La plaza de la Maestranza estuvo a punto de vivir una de las páginas más tristes de los últimos años. Si la presidenta no aguanta la presión de la mayoría de los tendidos y concede la segunda oreja a Manzanares en el quinto de la tarde, el torero alicantino hubiera salido por la Puerta del Príncipe sin mérito alguno para ello. Tanto es así que, a pesar de que cortó dos orejas, ofreció una imagen paupérrima como torero desbordado, sin recursos y ventajista, defectos que el público convirtió en virtudes y creyó estar viendo a una figura en plenitud.
Será verdad aquello de que unos nacen con estrella, y otros, estrellados. José María Manzanares es de los primeros, y debe de ser una bendición venir al mundo con la suerte de que la gente te cante todo lo que haces sea bueno o una mamarrachada. Por razones diversas, por ser hijo de quien es, por su buena fachada, por su innata elegancia, o vaya usted a saber por qué, Manzanares ha caído de pie en esta Sevilla tan veleidosa. Tan de pie, que muchos, sin conocerlo de nada, le llaman Josemari, con esa familiaridad tan falsa como cercana.

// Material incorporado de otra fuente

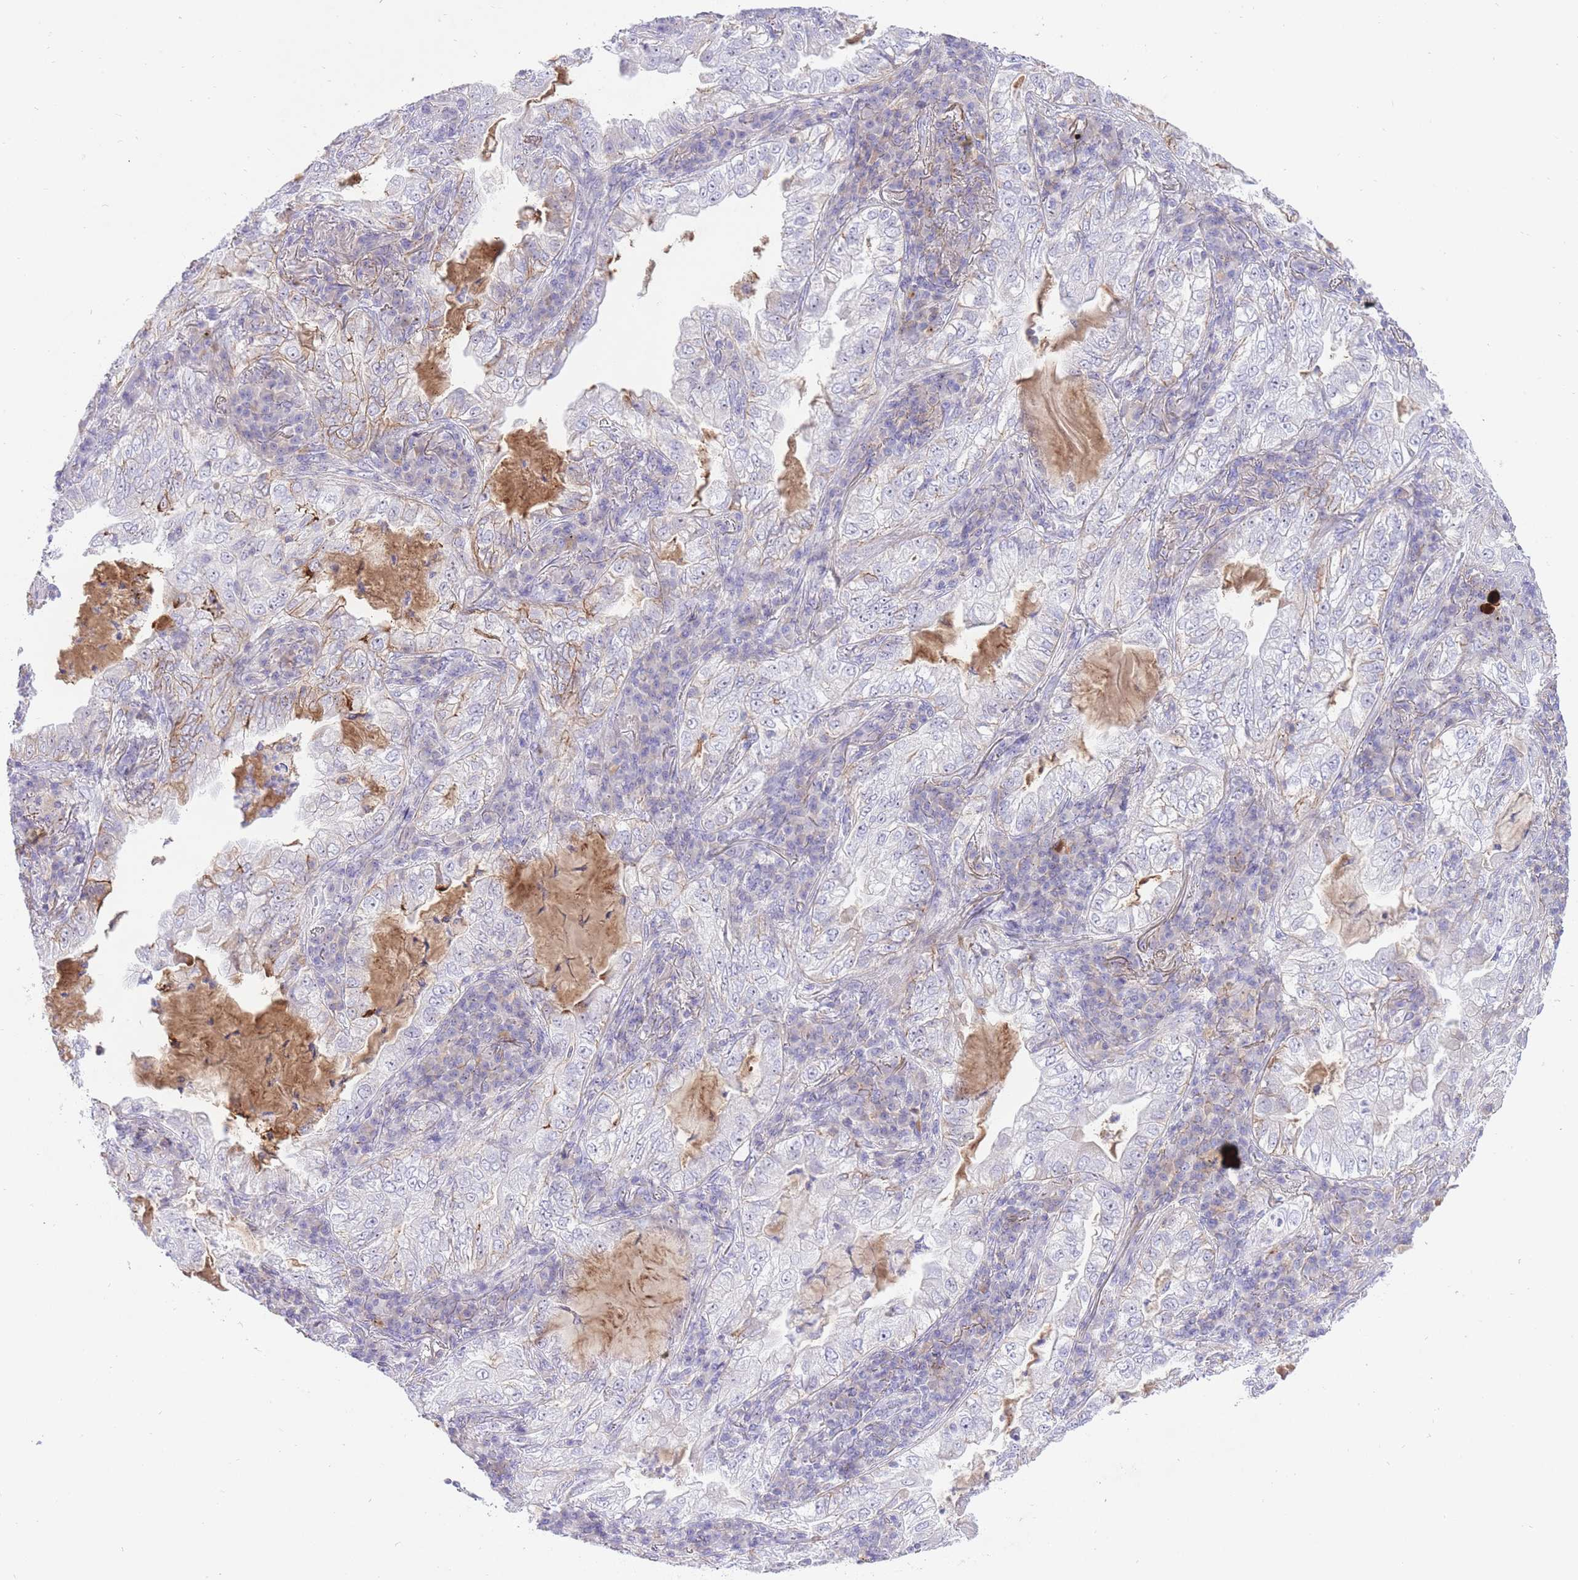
{"staining": {"intensity": "negative", "quantity": "none", "location": "none"}, "tissue": "lung cancer", "cell_type": "Tumor cells", "image_type": "cancer", "snomed": [{"axis": "morphology", "description": "Adenocarcinoma, NOS"}, {"axis": "topography", "description": "Lung"}], "caption": "An image of human lung adenocarcinoma is negative for staining in tumor cells.", "gene": "HRG", "patient": {"sex": "female", "age": 73}}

Pues Josemari es un consentido de esta plaza; pero lo es para vergüenza de esta desconocida y hundida afición que ayer causaba bochorno con su actitud bullanguera y triunfalista ante un torpe torero que fue incapaz de domeñar la dificultosa embestida de su lote. Sin embargo, amigo, haga lo que haga Manzanares, se analiza con buenos ojos que parecen estar asistiendo a una obra de arte.
La plaza se inundó de pañuelos, y, por un momento, se presagió el derrumbamiento total del prestigio ya mermado de esta plaza. La presidenta sacó un pañuelo y los enloquecidos partidarios pedían y pedían la segunda oreja, que hubiera acabado en un gran despropósito. Afortunadamente, prevaleció el sentido común y la bronca de los decepcionados la debe dar por buena la señora presidenta. Dos —una y una— es un injusto premio solo merecido por un consentido de esta plaza sevillana que hace tiempo perdió el norte y la vergüenza torera.